I’ve been here in Hawaii long enough to start to know it’s distinct moods and tendencies. I know Lanikai, with its often written about world class sand, and the Mokes at its horizon. I also know its residents; rich, often insensitive (ask me about their floats on their New Year’s parade sometime), and resistant to tourist traffic, both cars and people.
I know that the base beaches somehow carry their uniform, institutionalized feeling to the very shores of the clear water. And I know Waikiki, crowded, turquoise, and rimmed by skyscrapers and stores where I can’t even afford to look at the price tags.

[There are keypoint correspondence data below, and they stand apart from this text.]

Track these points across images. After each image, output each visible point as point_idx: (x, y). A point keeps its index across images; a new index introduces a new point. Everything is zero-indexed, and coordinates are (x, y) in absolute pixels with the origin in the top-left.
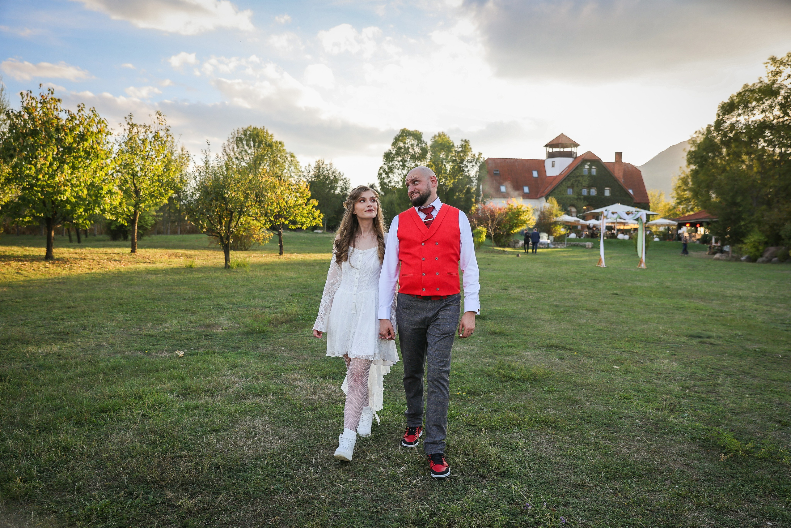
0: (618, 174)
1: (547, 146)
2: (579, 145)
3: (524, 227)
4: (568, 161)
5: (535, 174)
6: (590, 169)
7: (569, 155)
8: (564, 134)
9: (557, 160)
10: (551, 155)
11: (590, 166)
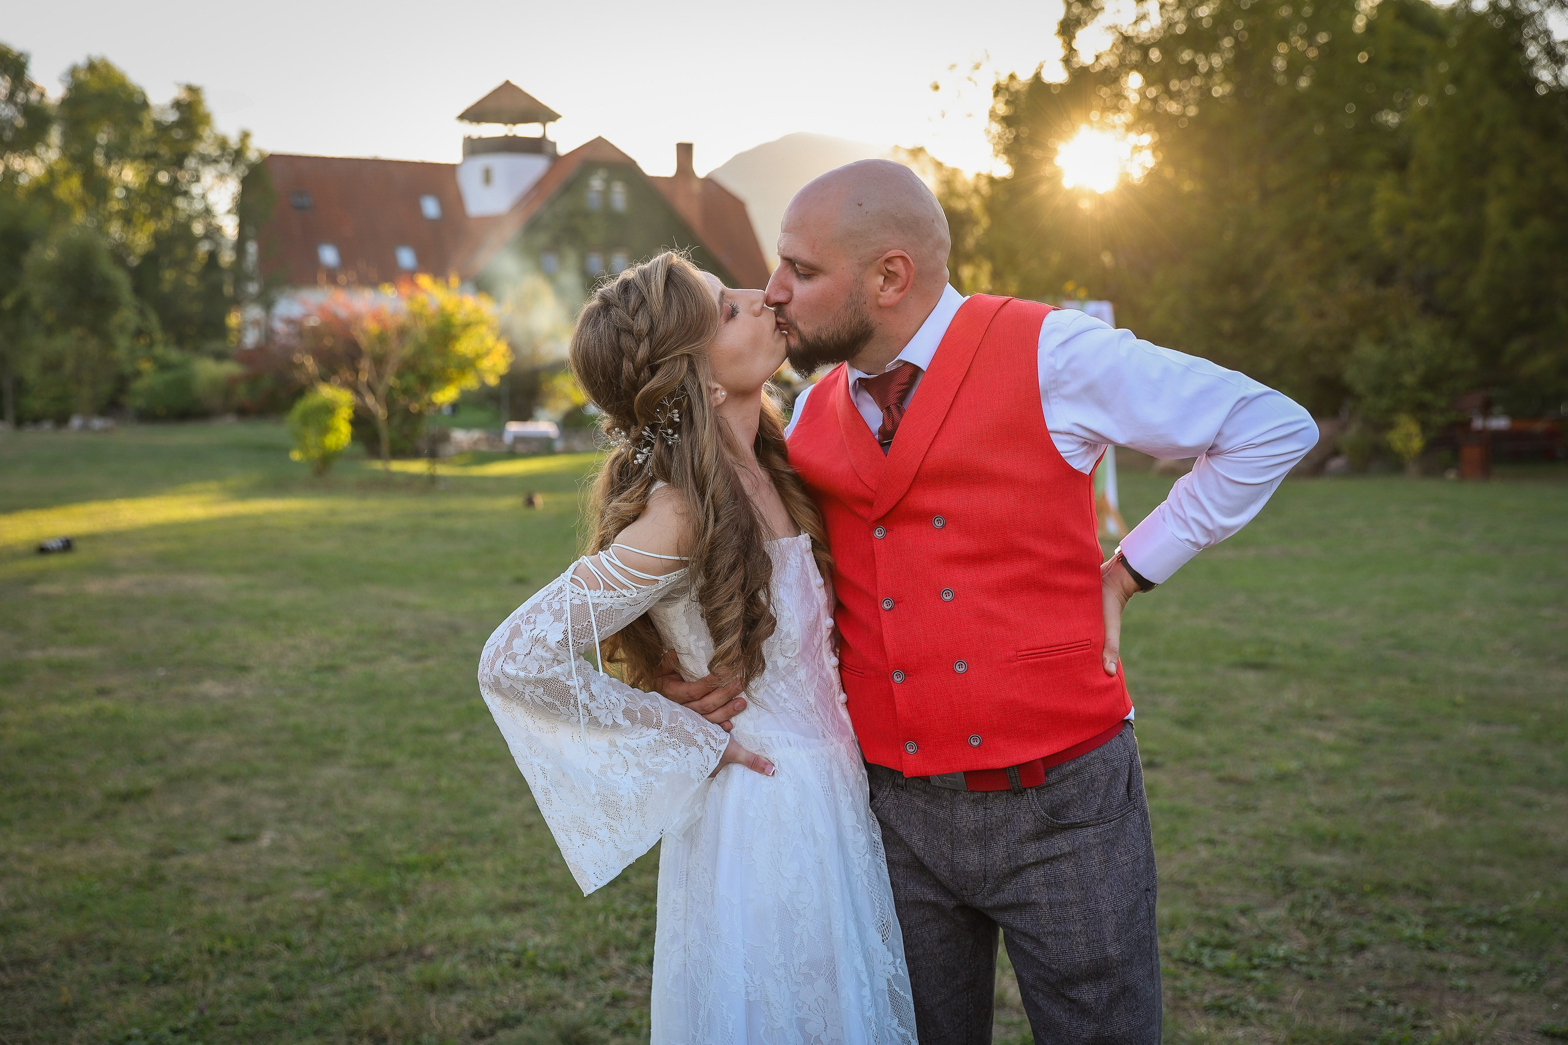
0: (690, 209)
1: (462, 117)
2: (559, 116)
3: (470, 382)
4: (535, 166)
5: (430, 207)
6: (606, 193)
7: (536, 146)
8: (514, 82)
9: (499, 163)
10: (474, 147)
11: (608, 182)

And we have found that among these many places, beauties and bases, our hearts belong in Waimanalo. With its run down houses and the large families that come with tents and barbecues, the smoke occasionally wafting down the big stone steps and settling on the sand. With its occasional turtles and never ending spots of coral, and it’s old black stone walls and steps that guide you down and through its bright waters.

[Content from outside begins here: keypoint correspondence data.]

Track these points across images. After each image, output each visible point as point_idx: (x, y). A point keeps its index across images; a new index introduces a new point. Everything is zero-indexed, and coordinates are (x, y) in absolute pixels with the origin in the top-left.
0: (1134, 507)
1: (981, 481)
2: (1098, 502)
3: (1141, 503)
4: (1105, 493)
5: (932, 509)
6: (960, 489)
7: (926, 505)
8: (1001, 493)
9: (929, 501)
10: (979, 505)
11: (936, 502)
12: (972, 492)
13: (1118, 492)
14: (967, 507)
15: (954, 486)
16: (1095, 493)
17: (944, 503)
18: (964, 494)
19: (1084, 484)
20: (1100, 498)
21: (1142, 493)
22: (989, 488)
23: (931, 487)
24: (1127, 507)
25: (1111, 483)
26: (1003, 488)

The people that come here are not the giddy, bouncing tourists, who bring an energy that can be sustained for only a few days. They are also not the ones who have forgotten what lies before them. They come and they sit and they breathe, because this, this swath of blue and green before them is how they get through their days, months, years. Where I grew up, it is the small town breakfast diners where the farmers gather that gives the same feeling. This is how they have always done it, and this is where they will always be.
We come to be a part of these people who have lived here, and do live here, and will live here. Because of these long standing stone walls that block our children in and the big waves out, but that let in fish and crevices for multiple fish catching crabs.
We also come, because on days when we forget our children’s swimsuits, they can play in their clothes, with them, and without them, and no one wonders at them or us.
Some people want the glitter of skyscrapers and delivered beach drinks (it’s not the drinks I’m objecting to, just so you know), but we’d rather feel like we can survive here if we have to; that it is permanent and beautiful and that we can be sustained.